Let me start with some notations:
- $I_A$ and $I_B$ are the respective incomes of $A$ and $B$
- $E_A$ and $E_B$ are the respective expenditures of $A$ and $B$
- $r_I$ is the ratio between the incomes of $A$ and $B$, i.e. $I_A = r_I I_B$
- $r_E$ is the ratio between the expenditures of $A$ and $B$, i.e. $E_A = r_E E_B$
Using the notations above $A$ saves $S_A = I_A - E_A$ and $B$ saves $S_B = I_B - E_B$.
Now that we have some proper notations we can easily answer several questions.

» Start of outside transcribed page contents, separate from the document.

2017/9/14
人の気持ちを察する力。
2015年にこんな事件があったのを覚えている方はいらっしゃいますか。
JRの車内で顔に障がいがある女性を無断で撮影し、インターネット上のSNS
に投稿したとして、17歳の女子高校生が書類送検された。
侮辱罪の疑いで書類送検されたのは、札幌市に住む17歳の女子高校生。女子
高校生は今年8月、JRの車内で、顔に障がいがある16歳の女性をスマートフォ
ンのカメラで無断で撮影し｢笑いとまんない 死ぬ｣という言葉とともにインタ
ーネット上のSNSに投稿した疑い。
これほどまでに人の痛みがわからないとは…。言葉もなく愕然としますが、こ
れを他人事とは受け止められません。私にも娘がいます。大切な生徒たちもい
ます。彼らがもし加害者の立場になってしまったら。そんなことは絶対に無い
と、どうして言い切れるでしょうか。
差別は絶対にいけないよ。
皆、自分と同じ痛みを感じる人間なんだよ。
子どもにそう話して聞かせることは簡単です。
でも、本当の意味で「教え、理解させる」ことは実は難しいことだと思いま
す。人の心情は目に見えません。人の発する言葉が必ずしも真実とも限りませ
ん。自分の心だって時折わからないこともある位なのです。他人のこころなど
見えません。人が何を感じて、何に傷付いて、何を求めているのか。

For example we can wonder what are the conditions such that $A$ saves more than $B$ ? It translates as:
\begin{align}
&& S_A >{}& S_B \\
\tag{Definitions of $S_A$ and $S_B$.} \\
&\Leftrightarrow& I_A - E_A >{}& I_B - E_B \\
\tag{Definitions of $I_A$ and $E_A$.} \\
&\Leftrightarrow&r_I I_B - r_E E_B >{}& I_B - E_B \\
&\Leftrightarrow&(1-r_E) E_B >{}& (1-r_I)I_B \text{.}
\end{align}
We have three cases:
- If $1-r_E > 0$ then $A$ saves more than $B$ if $E_B > \frac{(1-r_I)}{(1-r_E)}I_B$.
- If $1-r_E = 0$ then $A$ saves more than $B$ if $0 > (1-r_I)I_B$.
- If $1-r_E < 0$ then $A$ saves more than $B$ if $E_B < \frac{(1-r_I)}{(1-r_E)}I_B$.
Using the ratios given in your first example
We have $r_I = \frac{4}{5}$ and $r_E = \frac{3}{4}$. Hence we are in the case where $1-r_E > 0$ so we compute $\frac{(1-r_I)}{(1-r_E)} = \frac{(1-\frac{4}{5})}{(1-\frac{3}{4})} = \frac{4}{5}$. We can then deduce that $A$ will save more than $B$ if and only if $E_B > \frac{4}{5}I_B$. Also, note that if $E_B = \frac{4}{5}I_B$ then $A$ will save as much as $B$ and if $E_B < \frac{4}{5}I_B$ than $A$ will save less than $B$.
Using the ratios given in your second example
We have $r_I = \frac{4}{5}$ and $r_E = \frac{5}{6}$. Hence we are in the case where $1-r_E > 0$ so we compute $\frac{(1-r_I)}{(1-r_E)} = \frac{(1-\frac{4}{5})}{(1-\frac{5}{6})} = \frac{6}{5}$. We can then deduce that $A$ will save more than $B$ if and only if $E_B > \frac{6}{5}I_B$ which is impossible since, by assumption, $E_B < I_B$. Hence, in this case, $B$ will always save more than $A$.